Rasulullah Shallallahu ‘alaihi wa sallam lalu bersabda,
أهْلَكْتُم- أو قطعتم ظهرَ – الرجل
”Kalian telah membinasakan atau mematahkan punggung orang itu.”(Shahih [Bukhari: 78-Kitab Al Adab)
.
Terhadap orang seperti itu, Imam Ghazali mengutip pernyataan keras Rasulullah :
''Taburkanlah tanah ke wajah para pemuji.'' Cara lain, berdoa kepada Allah seperti dilakukan Sayidina Ali RA ketika dipuji seseorang, ''Ya Allah, ampunilah aku atas apa yang dia tidak ketahui dan jangan Engkau siksa aku atas apa yang mereka katakan, serta jadikanlah aku lebih baik dari yang mereka kira.''
Kalau begitu adanya, apakah memuji orang lain dilarang dalam Islam? Sebenarnya, Islam membolehkan seorang muslim memberikan pujian kepada orang lain. Memuji orang lain dikatakan baik jika pujian yang diberikan ditujukan untuk memuji kebaikan orang lain yang memang ada pada dirinya.

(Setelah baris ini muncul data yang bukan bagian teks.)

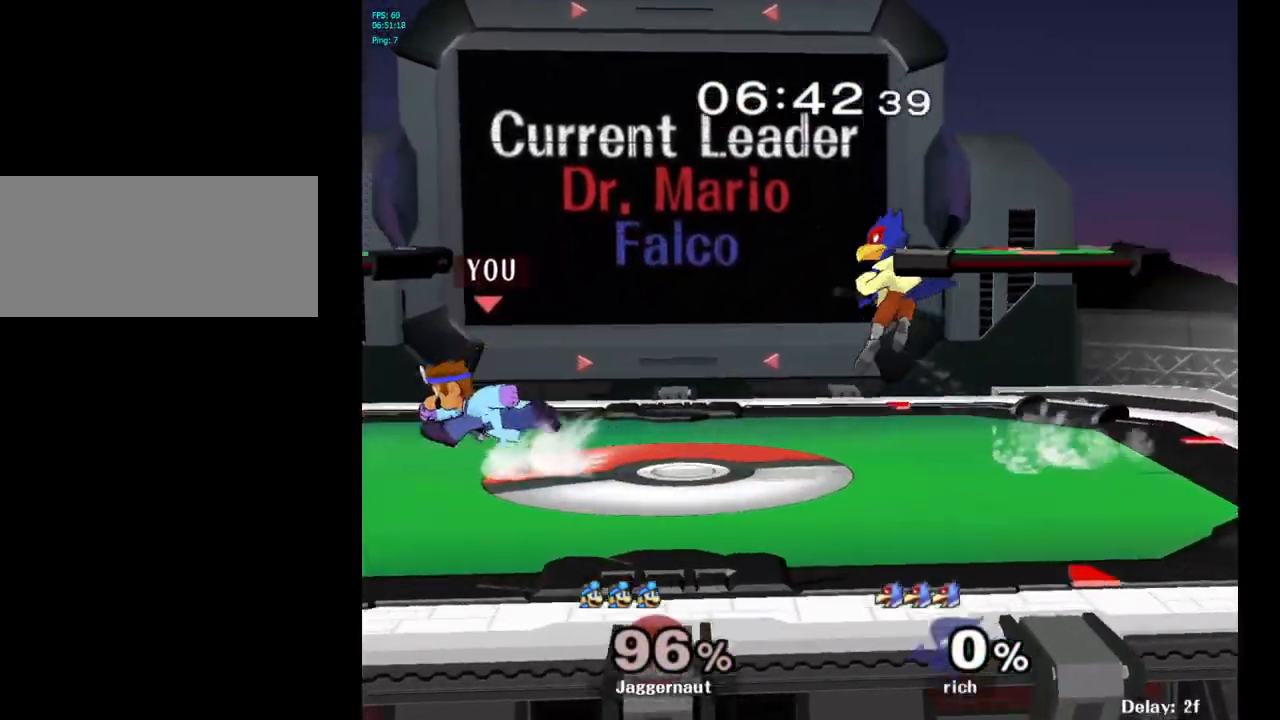
{"buttons": [], "left_stick": "right", "right_stick": "center", "events": [[33, "Y", "down"], [200, "left_stick", "down-right"], [350, "Y", "up"], [383, "left_stick", "right"]]}
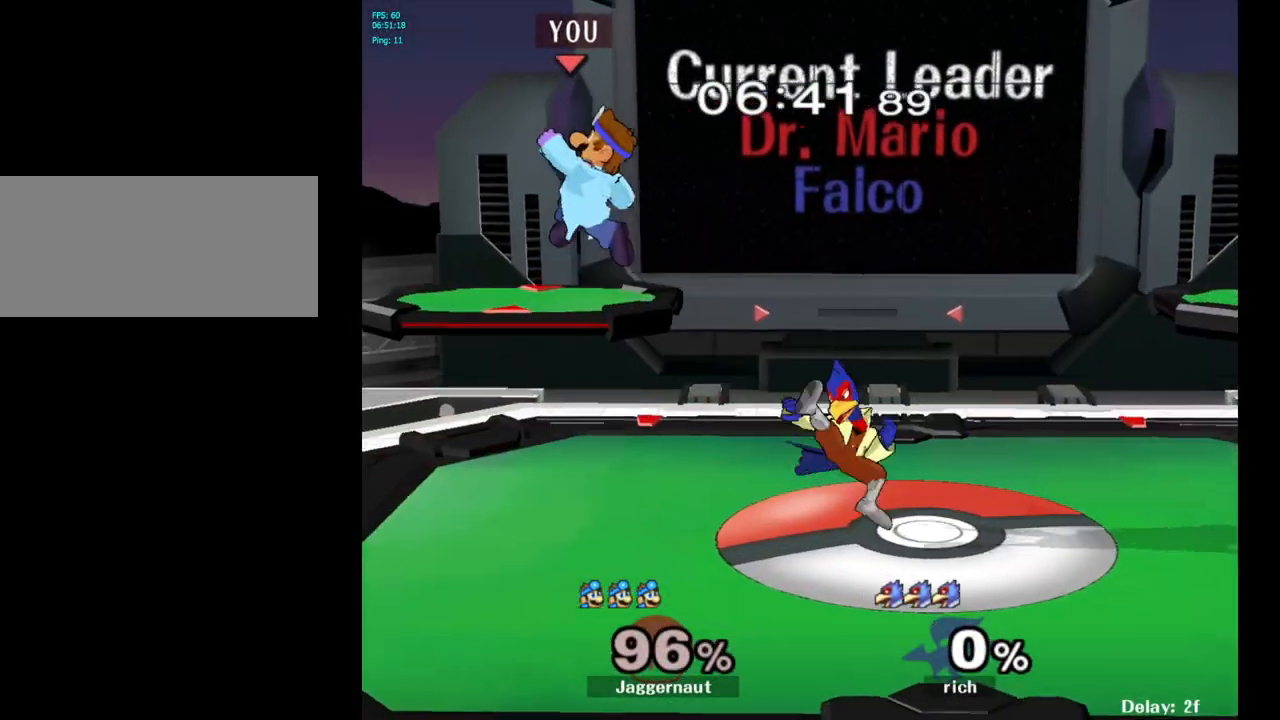
{"buttons": [], "left_stick": "center", "right_stick": "center", "events": [[117, "Y", "down"], [167, "left_stick", "center"], [250, "Y", "up"], [333, "left_stick", "right"], [433, "left_stick", "center"]]}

Apabila pujian ditujukan untuk memuji sesuatu yang memang tidak ada padanya atau tidak diperbuat olehnya maka hal inilah yang tidak boleh. Allah Subhanahu wa Ta'ala :.
لَا تَحْسَبَنَّ ٱلَّذِينَ يَفْرَحُونَ بِمَآ أَتَوا۟ وَّيُحِبُّونَ أَن يُحْمَدُوا۟ بِمَا لَمْ يَفْعَلُوا۟ فَلَا تَحْسَبَنَّهُم بِمَفَازَةٍ مِّنَ ٱلْعَذَابِ ۖ وَلَهُمْ عَذَابٌ أَلِيمٌ
“Janganlah sekali-kali kamu menyangka bahwa orang-orang yang gembira dengan apa yang telah mereka kerjakan dan mereka suka supaya dipuji terhadap perbuatan yang belum mereka kerjakan, janganlah kamu menyangka bahwa mereka terlepas dari siksa, dan bagi mereka siksa yang pedih.” (QS. Ali Imran : 188)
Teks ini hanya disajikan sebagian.